Her worried son Matthew drove from his job in Milton Keynes to Nuneaton when he heard about the storm.
"My dad texted me and I wanted to make sure they were OK," he said.
One hundred yards away in Trafford Drive a large garden trampoline was lifted out of Yvette Mawson's back garden and smashed against a wall on the other side of the street.
"I woke up and heard the wind and the rain and things being shattered. I came downstairs and saw the roof of my conservatory was blown off and my glass patio table was shattered. Chairs were blown all over and the trampoline was gone."
Her son Jamie, aged 17, added: "All the water came through to my bedroom and over my clothes. They were soaked."

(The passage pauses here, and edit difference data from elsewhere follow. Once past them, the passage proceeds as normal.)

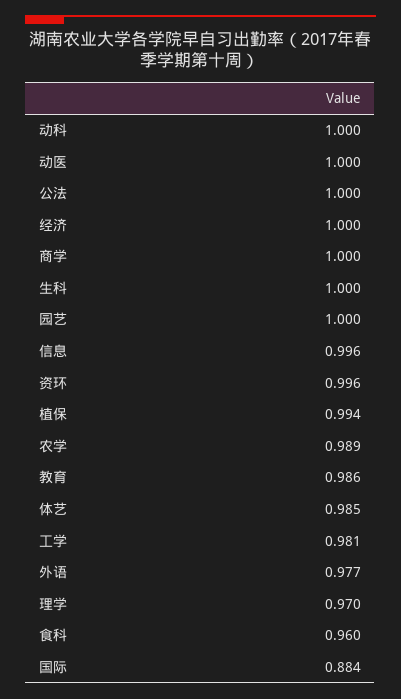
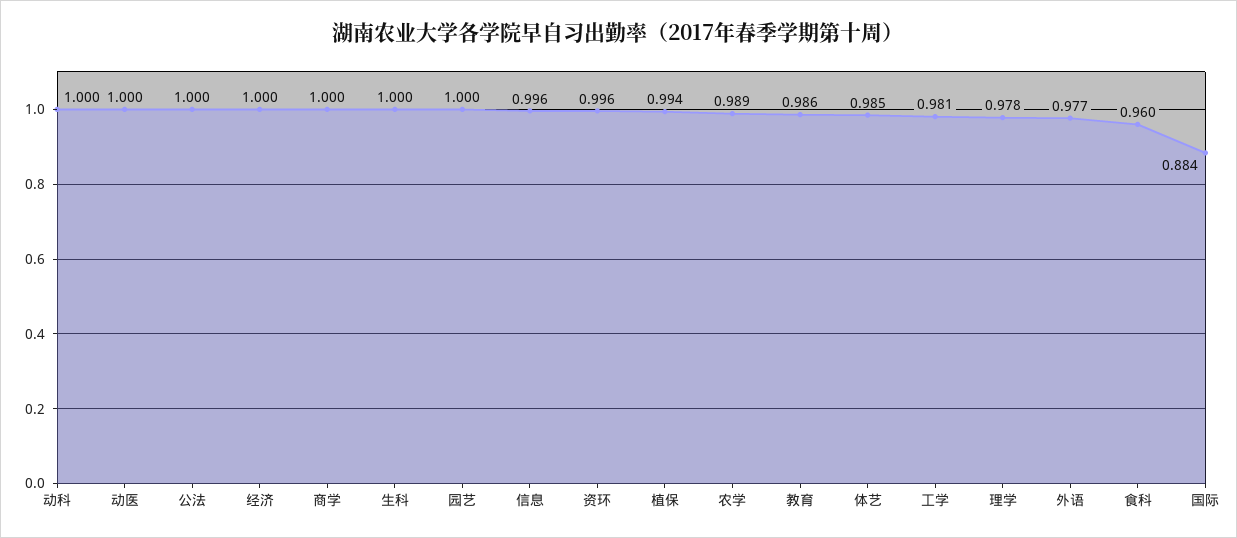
  {
    "动科": 1,
    "动医": 1,
    "公法": 1,
    "经济": 1,
    "商学": 1,
    "生科": 1,
    "园艺": 1,
    "信息": 0.996,
    "资环": 0.996,
    "植保": 0.994,
    "农学": 0.989,
    "教育": 0.986,
    "体艺": 0.985,
    "工学": 0.981,
    "外语": 0.977,
-   "理学": 0.97,
+   "理学": 0.978,
    "食科": 0.96,
    "国际": 0.884
  }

Marie Clarke, aged 32, of Kingfisher Avenue, was feeding her seven-month old baby Cameron when the tornado struck.
"It had been raining and it was almost like an express train coming through the road. All the windows blew open and shut. When I got up later to do the school run for my other two children there was a hell of a lot of damage.
"There were roof tiles, tree branches, rubbish and other debris."

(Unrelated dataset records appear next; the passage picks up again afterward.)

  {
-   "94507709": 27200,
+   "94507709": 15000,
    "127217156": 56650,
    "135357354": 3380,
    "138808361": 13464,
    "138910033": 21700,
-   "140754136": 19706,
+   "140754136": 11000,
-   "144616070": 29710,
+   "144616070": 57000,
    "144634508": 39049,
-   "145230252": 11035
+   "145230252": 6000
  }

Though no one claimed to have seen the tornado, it was the sound of the winds that struck them most.
"There was a vast noise," said Cliff Walker, 56, of Mallard Avenue.
"When I looked out the window you couldn't see anything because it was just a haze. I have lived here since 1970 and I have never seen anything like this. I am amazed nobody was hurt."
Like many, Mr Walker praised the emergency services and council for acting promptly.
"Their response was absolutely brilliant. The estate was like a war zone. They cleared everything up and made it safe," he said.
Tim Norton, of Nuneaton and Bedworth Borough Council, said: "Our refuse and collection teams moved in straight away to clear debris from the road to make it accessible and allow residents to get their vehicles out. Council tenants have received a visit from a surveyor to estimate the damage and that work will now be carried out. There are three independent assessors on site."
Out of 35 houses hit, ten were said to be seriously damaged.
Not everyone in the area, however, was satisfied with the council's response.
Residents in nearby Melfort Close, where houses were also damaged, claimed they had been overlooked.
Tom Holligan, aged 40, said: "My house is a hazard. It's got loose tiles on the roof near to a public footpath but nobody wants to help us. This side is completely forgotten about."